RECORDS FOR THE TASK section start

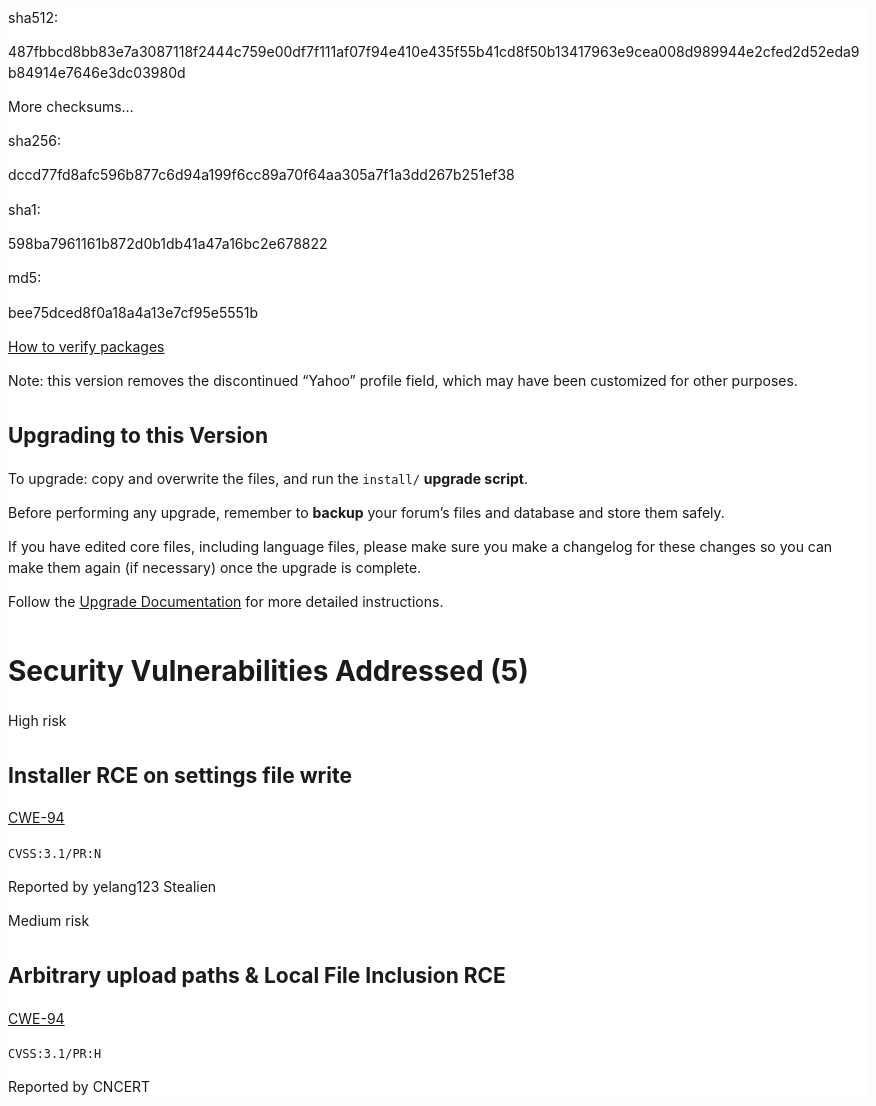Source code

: sha512:

487fbbcd8bb83e7a3087118f2444c759e00df7f111af07f94e410e435f55b41cd8f50b13417963e9cea008d989944e2cfed2d52eda9b84914e7646e3dc03980d

More checksums…

sha256:

dccd77fd8afc596b877c6d94a199f6cc89a70f64aa305a7f1a3dd267b251ef38

sha1:

598ba7961161b872d0b1db41a47a16bc2e678822

md5:

bee75dced8f0a18a4a13e7cf95e5551b

[How to verify packages](/download/verifying/)

Note: this version removes the discontinued “Yahoo” profile field, which may have been customized for other purposes.

## Upgrading to this Version

To upgrade: copy and overwrite the files, and run the `install/` **upgrade script**.

Before performing any upgrade, remember to **backup** your forum’s files and database and store them safely.

If you have edited core files, including language files, please make sure you make a changelog for these changes so you can make them again (if necessary) once the upgrade is complete.

Follow the [Upgrade Documentation](https://docs.mybb.com/1.8/install/upgrade/) for more detailed instructions.

# Security Vulnerabilities Addressed (5)

High risk
## Installer RCE on settings file write

[CWE-94](https://cwe.mitre.org/data/definitions/94.html "Code Injection")

`CVSS:3.1/PR:N`

Reported by yelang123
Stealien

Medium risk
## Arbitrary upload paths & Local File Inclusion RCE

[CWE-94](https://cwe.mitre.org/data/definitions/94.html "Code Injection")

`CVSS:3.1/PR:H`

Reported by CNCERT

RECORDS FOR THE TASK section end

- [WHAT IS REQUIRED] Reproduce the rows above verbatim, omitting the picture.

- [SOLUTION FOR THIS TASK]
Source code

: sha512:

487fbbcd8bb83e7a3087118f2444c759e00df7f111af07f94e410e435f55b41cd8f50b13417963e9cea008d989944e2cfed2d52eda9b84914e7646e3dc03980d

More checksums…

sha256:

dccd77fd8afc596b877c6d94a199f6cc89a70f64aa305a7f1a3dd267b251ef38

sha1:

598ba7961161b872d0b1db41a47a16bc2e678822

md5:

bee75dced8f0a18a4a13e7cf95e5551b

[How to verify packages](/download/verifying/)

Note: this version removes the discontinued “Yahoo” profile field, which may have been customized for other purposes.

## Upgrading to this Version

To upgrade: copy and overwrite the files, and run the `install/` **upgrade script**.

Before performing any upgrade, remember to **backup** your forum’s files and database and store them safely.

If you have edited core files, including language files, please make sure you make a changelog for these changes so you can make them again (if necessary) once the upgrade is complete.

Follow the [Upgrade Documentation](https://docs.mybb.com/1.8/install/upgrade/) for more detailed instructions.

# Security Vulnerabilities Addressed (5)

High risk
## Installer RCE on settings file write

[CWE-94](https://cwe.mitre.org/data/definitions/94.html "Code Injection")

`CVSS:3.1/PR:N`

Reported by yelang123
Stealien

Medium risk
## Arbitrary upload paths & Local File Inclusion RCE

[CWE-94](https://cwe.mitre.org/data/definitions/94.html "Code Injection")

`CVSS:3.1/PR:H`

Reported by CNCERT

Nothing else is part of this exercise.